Summary: Nobody can be like Christ and attract others to the community of faith without being filled with His compassion.
Thursday of 6th Week in Course 2014
"Get behind me, you adversary! For you are not on the side of God, but of men." I suppose St. Peter, who was just plain Simon Peter at the time, was confused by what Jesus had just said to him. After all, he was supposed to be the “Rock,” and Peter rightly thought that meant he should be Jesus’s advisor. But Jesus didn’t need any advisors, as we do, because He was in constant relationship with the Father in the Holy Spirit. Nobody needed to tell Him about God’s plan, God’s vision. It was His task to teach us about God’s plan.
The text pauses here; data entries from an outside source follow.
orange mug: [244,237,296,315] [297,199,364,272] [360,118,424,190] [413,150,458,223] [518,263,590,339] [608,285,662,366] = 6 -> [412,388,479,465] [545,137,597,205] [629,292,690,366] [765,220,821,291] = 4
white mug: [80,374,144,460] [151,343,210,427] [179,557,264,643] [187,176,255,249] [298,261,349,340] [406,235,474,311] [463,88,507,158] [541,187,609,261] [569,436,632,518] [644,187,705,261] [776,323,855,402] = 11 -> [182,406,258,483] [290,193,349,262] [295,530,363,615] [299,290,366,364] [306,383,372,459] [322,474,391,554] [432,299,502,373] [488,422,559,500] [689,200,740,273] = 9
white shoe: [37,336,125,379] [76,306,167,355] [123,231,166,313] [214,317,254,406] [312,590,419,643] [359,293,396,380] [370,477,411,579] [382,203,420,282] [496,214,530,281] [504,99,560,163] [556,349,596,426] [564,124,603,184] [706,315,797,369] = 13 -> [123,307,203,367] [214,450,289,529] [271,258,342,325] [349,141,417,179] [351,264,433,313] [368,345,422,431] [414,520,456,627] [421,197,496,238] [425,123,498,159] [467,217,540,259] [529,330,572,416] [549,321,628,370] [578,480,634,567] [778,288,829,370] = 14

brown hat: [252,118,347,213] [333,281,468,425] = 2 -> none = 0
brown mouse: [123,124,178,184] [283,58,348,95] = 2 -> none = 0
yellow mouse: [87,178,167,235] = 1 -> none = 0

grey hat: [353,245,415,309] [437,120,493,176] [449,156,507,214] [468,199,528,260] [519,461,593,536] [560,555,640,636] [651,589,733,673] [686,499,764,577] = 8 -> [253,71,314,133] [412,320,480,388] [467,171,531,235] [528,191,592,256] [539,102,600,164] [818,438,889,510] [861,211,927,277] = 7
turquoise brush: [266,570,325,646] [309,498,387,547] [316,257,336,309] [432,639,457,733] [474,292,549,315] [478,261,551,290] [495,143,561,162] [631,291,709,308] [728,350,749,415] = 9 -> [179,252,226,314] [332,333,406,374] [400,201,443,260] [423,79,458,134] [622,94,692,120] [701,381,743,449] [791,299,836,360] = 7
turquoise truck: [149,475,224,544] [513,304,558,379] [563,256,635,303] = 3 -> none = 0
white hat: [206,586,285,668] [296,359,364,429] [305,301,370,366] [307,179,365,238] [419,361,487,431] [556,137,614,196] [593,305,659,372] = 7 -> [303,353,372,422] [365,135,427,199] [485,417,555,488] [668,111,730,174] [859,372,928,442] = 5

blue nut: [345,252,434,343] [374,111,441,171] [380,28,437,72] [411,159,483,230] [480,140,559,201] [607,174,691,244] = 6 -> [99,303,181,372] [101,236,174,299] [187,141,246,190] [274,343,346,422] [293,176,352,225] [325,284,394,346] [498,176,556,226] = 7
As the Popes have been writing to us in their encyclical, the Light of Faith, it is not enough for us to hear the Word of God. As we see, Peter heard God’s word and still didn’t get it. James and John heard the word and still asked for the places on the right hand and left, which were reserved in God’s plan for two thieves. And Judas, whom Jesus loved so much that He made Him the community treasurer (and thief), really didn’t get it. They all wanted Jesus to be the “expected One,” a mighty Messiah who would rally the people and lead an army of Jews and angels to expel the Romans and become masters of the world. They heard the word of God, but if they had acted on their perception at that moment, everything would have been lost in the same kind of ocean of blood that overwhelmed the Jewish rebels thirty-five years later.
No, what was lacking to the apostles at that moment, and what finally caused them to “get it” at Pentecost, was vision. They had to begin to see with the eyes of God, the eyes of Jesus. If they looked into the soul of the men and women around them, and into their own souls, they would see disorder and rebellion. Nobody can be like Christ with a soul filled with hatred, arrogance, fear. Nobody can be like Christ and attract others to the community of faith without being filled with His compassion. I can’t make you do God’s will; only you can make you do God’s will. Oh, we can impose rules and laws by force, but unless hearts and minds are changed, when the force is taken away, the same old bad behavior will return with a vengeance.
Consider what St. James was writing to his congregations about: treating rich and poor people differently at what we now call Mass. James reminds them that the church of the first century was primarily a church of the poor. When somebody parades in finely dressed, draped with jewelry and silk and all manner of ostentation, it is very likely that he or she is there to be seen, not to acquire new eyes to see. The poor person who puts on the best he has–some shabby articles of clothing–may feel embarrassed to be anywhere. But that impoverished soul very likely knows that he needs to acquire a new vision, and so has come to be counseled and consoled and challenged to live out his baptism.
That’s why we must treat every parishioner with the same dignity, whether they look rich or poor, whether they arrive early or late, whether they put money in the collection plate or not. Each is a child of God, desired by God for eternal union with Himself. And therefore for union today and tomorrow with us.